Records from a collection:
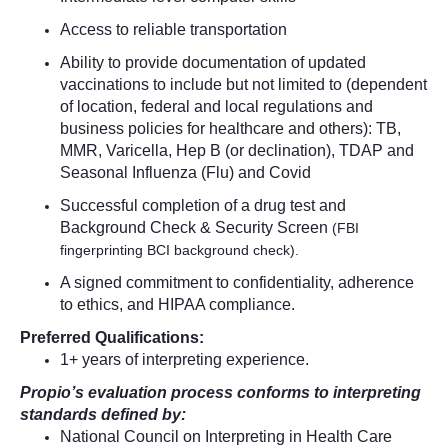
Access to reliable transportation
Ability to provide documentation of updated
vaccinations to include but not limited to (dependent
of location, federal and local regulations and
business policies for healthcare and others): TB,
MMR, Varicella, Hep B (or declination), TDAP and
Seasonal Influenza (Flu) and Covid
Successful completion of a drug test and
Background Check & Security Screen
(FBI
fingerprinting BCI background check).
A signed commitment to confidentiality, adherence
to ethics, and HIPAA compliance.
Preferred Qualifications:
1+ years of interpreting experience.
Propio’s evaluation process conforms to interpreting
standards defined by:
National Council on Interpreting in Health Care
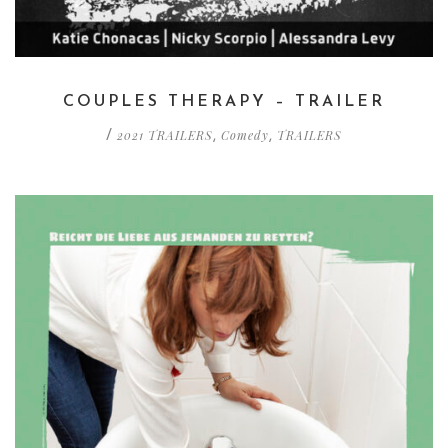
COUPLES THERAPY – TRAILER
2021 TRAILERS
Comedy
TRAILERS
/
,
,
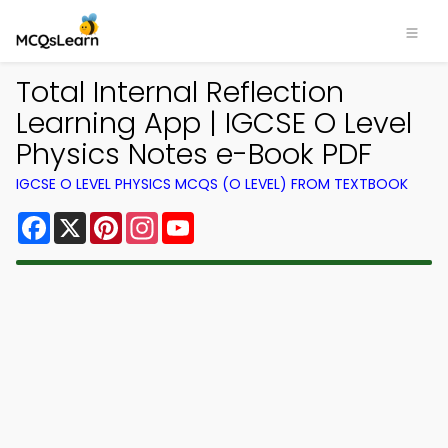
Total Internal Reflection
Learning App | IGCSE O Level
Physics Notes e-Book PDF
IGCSE O LEVEL PHYSICS MCQS (O LEVEL) FROM TEXTBOOK
Facebook
X
Pinterest
Instagram
YouTube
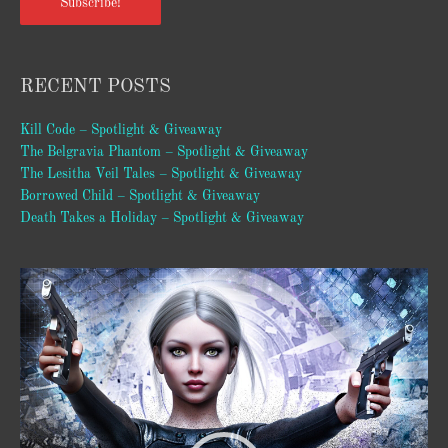
Subscribe!
RECENT POSTS
Kill Code – Spotlight & Giveaway
The Belgravia Phantom – Spotlight & Giveaway
The Lesitha Veil Tales – Spotlight & Giveaway
Borrowed Child – Spotlight & Giveaway
Death Takes a Holiday – Spotlight & Giveaway
Video
Player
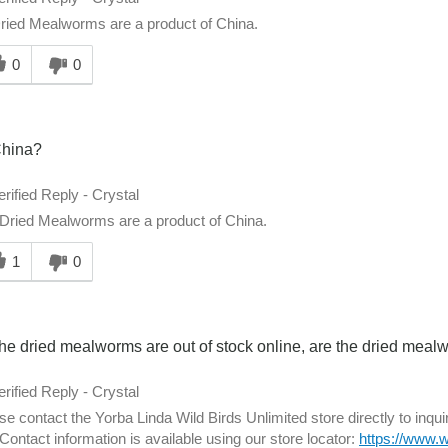
ried Mealworms are a product of China.
0
0
hina?
erified Reply
-
Crystal
Dried Mealworms are a product of China.
1
0
he dried mealworms are out of stock online, are the dried meal
erified Reply
-
Crystal
se contact the Yorba Linda Wild Birds Unlimited store directly to inq
 Contact information is available using our store locator:
https://www.w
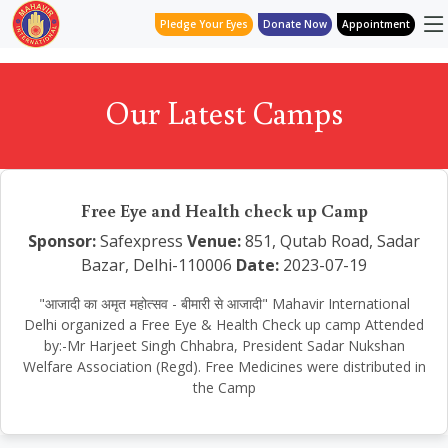
Pledge Your Eyes
Donate Now
Appointment
Our Latest Camps
Free Eye and Health check up Camp
Sponsor:
Safexpress
Venue:
851, Qutab Road, Sadar
Bazar, Delhi-110006
Date:
2023-07-19
"आजादी का अमृत महोत्सव - बीमारी से आजादी" Mahavir International
Delhi organized a Free Eye & Health Check up camp Attended
by:-Mr Harjeet Singh Chhabra, President Sadar Nukshan
Welfare Association (Regd). Free Medicines were distributed in
the Camp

> Work instruction: Word for word and without pictures, please write out only the lines from the start of the entries through the line containing "1+ years of interpreting experience.", both included.

> Solution:
Access to reliable transportation
Ability to provide documentation of updated
vaccinations to include but not limited to (dependent
of location, federal and local regulations and
business policies for healthcare and others): TB,
MMR, Varicella, Hep B (or declination), TDAP and
Seasonal Influenza (Flu) and Covid
Successful completion of a drug test and
Background Check & Security Screen
(FBI
fingerprinting BCI background check).
A signed commitment to confidentiality, adherence
to ethics, and HIPAA compliance.
Preferred Qualifications:
1+ years of interpreting experience.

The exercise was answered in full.